━━━━━ SOURCE PASSAGE

This Instant Pot Chicken Noodle Soup is a warm hug in a bowl! With tender chicken, cozy noodles, and fresh veggies, it’s ready in no time—perfect for busy days!
I love how quickly this soup comes together. Just toss everything in, set it, and relax while the magic happens! It’s like having a chef on speed dial! 🥣✨
Key Ingredients & Substitutions
Olive Oil: This adds a nice flavor and helps in sautéing the vegetables. If you don’t have olive oil, you can use canola oil or vegetable oil. I personally love the flavor that olive oil brings, but any oil will do!
Chicken: Boneless, skinless breasts or thighs work best for quick cooking. If you’re looking for a shredded texture, thighs are a bit more forgiving and stay juicy. You can also swap with rotisserie chicken to save time!
Veggies: The classic combo of carrots, onions, and celery is known as mirepoix. Feel free to add other vegetables like bell peppers or peas for variety. Frozen vegetables can also be a great time-saver if fresh ones aren’t available.
Egg Noodles: I love traditional egg noodles for their texture, but any pasta works. You can substitute with whole wheat or gluten-free pasta. Just keep an eye on cooking times, as they may vary!
How Do I Get the Chicken Perfectly Shredded?
Shredding chicken can be tricky, but it’s super easy with these tips! After the chicken cooks, remove it from the pot using tongs or a slotted spoon. Let it cool slightly so you can handle it without burning your fingers.
- Use two forks to pull the chicken apart. One fork holds it steady while the other shreds.
- If you prefer a finer shred, just chop it with a knife instead!
This method makes it easy to incorporate the chicken back into the soup for a truly comforting dish!
Instant Pot Chicken Noodle Soup
Ingredients You’ll Need:
- 1 tablespoon olive oil
- 1 small onion, diced
- 2 cloves garlic, minced
- 3 medium carrots, sliced
- 2 celery stalks, sliced
- 6 cups chicken broth
- 1 1/2 pounds boneless, skinless chicken breasts or thighs
- 1 teaspoon dried thyme
- 1 teaspoon dried parsley (plus extra for garnish)

━━━━━━━━━━
━━━━━ DATASET EXTRACT

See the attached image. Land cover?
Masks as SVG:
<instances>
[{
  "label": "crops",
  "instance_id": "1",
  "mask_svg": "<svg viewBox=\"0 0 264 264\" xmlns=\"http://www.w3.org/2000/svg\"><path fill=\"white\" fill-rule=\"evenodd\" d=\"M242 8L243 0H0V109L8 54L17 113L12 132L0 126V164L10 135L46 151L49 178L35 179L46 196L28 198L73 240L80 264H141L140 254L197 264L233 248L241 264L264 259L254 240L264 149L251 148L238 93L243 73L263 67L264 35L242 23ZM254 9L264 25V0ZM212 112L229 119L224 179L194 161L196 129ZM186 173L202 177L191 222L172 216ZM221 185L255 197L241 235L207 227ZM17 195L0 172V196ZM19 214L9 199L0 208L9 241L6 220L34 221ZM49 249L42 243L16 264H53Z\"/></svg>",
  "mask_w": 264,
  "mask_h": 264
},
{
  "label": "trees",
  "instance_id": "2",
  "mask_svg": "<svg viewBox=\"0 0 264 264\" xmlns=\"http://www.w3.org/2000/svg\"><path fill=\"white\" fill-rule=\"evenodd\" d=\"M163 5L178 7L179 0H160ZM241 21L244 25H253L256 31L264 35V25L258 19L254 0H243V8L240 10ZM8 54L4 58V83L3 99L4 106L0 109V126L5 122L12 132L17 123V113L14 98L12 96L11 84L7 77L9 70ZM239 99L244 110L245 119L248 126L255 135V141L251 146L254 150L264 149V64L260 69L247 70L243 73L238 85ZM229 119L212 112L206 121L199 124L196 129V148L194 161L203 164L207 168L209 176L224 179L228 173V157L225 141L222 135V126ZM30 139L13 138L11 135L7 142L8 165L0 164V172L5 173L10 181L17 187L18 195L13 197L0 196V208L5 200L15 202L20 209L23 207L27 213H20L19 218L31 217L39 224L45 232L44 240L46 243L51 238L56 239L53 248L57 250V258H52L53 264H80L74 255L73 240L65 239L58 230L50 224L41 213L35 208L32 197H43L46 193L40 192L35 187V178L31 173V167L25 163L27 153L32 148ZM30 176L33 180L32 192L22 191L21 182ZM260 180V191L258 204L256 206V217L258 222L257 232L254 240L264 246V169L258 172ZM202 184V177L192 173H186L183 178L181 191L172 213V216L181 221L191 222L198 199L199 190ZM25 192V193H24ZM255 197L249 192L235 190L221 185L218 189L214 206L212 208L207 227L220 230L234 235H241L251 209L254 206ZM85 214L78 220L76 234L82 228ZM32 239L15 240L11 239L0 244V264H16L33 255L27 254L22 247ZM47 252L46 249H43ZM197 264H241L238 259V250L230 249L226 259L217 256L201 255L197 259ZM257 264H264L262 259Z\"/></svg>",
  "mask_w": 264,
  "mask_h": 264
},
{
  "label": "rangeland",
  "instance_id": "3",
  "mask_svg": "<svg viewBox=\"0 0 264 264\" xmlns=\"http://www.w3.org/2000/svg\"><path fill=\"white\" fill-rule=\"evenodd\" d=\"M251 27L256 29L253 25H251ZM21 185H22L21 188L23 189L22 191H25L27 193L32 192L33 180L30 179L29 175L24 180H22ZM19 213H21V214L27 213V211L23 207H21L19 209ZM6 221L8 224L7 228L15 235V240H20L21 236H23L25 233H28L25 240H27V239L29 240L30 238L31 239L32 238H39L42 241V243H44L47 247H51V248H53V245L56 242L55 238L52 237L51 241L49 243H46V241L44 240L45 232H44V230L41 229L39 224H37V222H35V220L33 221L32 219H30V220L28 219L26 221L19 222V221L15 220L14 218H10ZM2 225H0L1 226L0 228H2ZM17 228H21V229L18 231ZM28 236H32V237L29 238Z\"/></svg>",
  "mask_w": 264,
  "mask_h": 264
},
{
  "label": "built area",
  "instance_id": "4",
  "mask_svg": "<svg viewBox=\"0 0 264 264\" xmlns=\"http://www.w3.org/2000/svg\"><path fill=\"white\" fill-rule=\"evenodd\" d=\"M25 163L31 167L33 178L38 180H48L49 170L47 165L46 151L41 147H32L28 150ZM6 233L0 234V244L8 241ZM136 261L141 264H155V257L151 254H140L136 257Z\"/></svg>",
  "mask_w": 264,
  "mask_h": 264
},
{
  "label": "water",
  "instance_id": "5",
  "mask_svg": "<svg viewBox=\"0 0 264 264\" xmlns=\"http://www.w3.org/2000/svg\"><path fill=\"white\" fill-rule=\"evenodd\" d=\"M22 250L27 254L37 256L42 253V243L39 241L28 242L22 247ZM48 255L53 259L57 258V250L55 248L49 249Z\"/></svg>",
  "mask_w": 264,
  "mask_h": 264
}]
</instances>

━━━━━━━━━━
━━━━━ DATASET EXTRACT

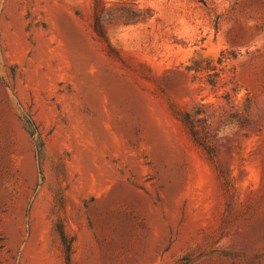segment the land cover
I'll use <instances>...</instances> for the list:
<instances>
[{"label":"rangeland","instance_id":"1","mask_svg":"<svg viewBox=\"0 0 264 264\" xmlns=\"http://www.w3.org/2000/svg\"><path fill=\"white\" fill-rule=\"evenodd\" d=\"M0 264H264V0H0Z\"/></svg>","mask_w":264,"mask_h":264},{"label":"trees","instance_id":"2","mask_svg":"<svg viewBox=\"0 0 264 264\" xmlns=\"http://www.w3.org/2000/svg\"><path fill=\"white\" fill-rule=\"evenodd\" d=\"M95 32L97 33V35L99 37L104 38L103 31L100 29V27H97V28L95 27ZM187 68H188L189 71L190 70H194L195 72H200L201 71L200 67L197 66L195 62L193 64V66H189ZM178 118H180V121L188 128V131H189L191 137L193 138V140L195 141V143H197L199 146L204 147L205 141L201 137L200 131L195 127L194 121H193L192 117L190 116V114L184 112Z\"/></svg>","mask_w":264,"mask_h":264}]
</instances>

━━━━━━━━━━

*EXERCISE INSTRUCTIONS*:
A – Please translate this sentence from the chicken noodle soup recipe into Spanish: "Let it cool slightly so you can handle it without burning your fingers."
B – Extend the chicken noodle soup recipe onward from its final line.

*EXPECTED ANSWERS*:
A – Déjalo enfriar un poco para que puedas manipularlo sin quemarte los dedos.

B –
- 1 bay leaf
- Salt and pepper, to taste
- 6 ounces egg noodles or wide egg noodles
- Fresh parsley, chopped for garnish
How Much Time Will You Need?
This delicious Instant Pot Chicken Noodle Soup takes about 15 minutes of prep time, plus 10 minutes of cooking time. After cooking, you’ll need a few minutes to shred the chicken and cook the noodles. Overall, you can have this cozy soup ready in about 35 minutes! Perfect for a quick dinner!
Step-by-Step Instructions:
1. Sauté the Veggies:
Set your Instant Pot to sauté mode. Add the olive oil and let it heat up until it’s shimmering. Toss in the diced onion, minced garlic, sliced carrots, and celery. Sauté the mixture for about 3-4 minutes until the onions are translucent and the vegetables start to soften. Your kitchen will smell amazing!
2. Combine the Ingredients:
Now it’s time to pour the chicken broth into the pot. Give it a gentle stir to combine everything. Then, add the whole chicken breasts or thighs to the pot. Sprinkle in the dried thyme, dried parsley, salt, and pepper, and toss in the bay leaf. It’s a symphony of flavors!
3. Pressure Cook:
Close the lid of your Instant Pot and set it to manual pressure cook on high for 10 minutes. Don’t forget to make sure the valve is set to sealing. While it cooks, you can kick back and relax!
4. Quick Release and Shred Chicken:
When the cooking time is up, carefully do a quick release of the pressure by turning the valve to venting. Once the pressure is released, remove the chicken breasts or thighs gently from the pot, and shred them using two forks. They should pull apart easily!
5. Cook the Noodles:
Turn the Instant Pot back to sauté mode to bring the broth back to a simmer. Add the egg noodles to the pot and cook for about 5 minutes or until the noodles are tender. Stir occasionally to prevent sticking!
6. Final Touches:
Now, return the shredded chicken to the pot, and stir to mix everything together. Taste the soup and adjust the seasoning if needed. Sprinkle in some fresh parsley for that lovely pop of color and flavor.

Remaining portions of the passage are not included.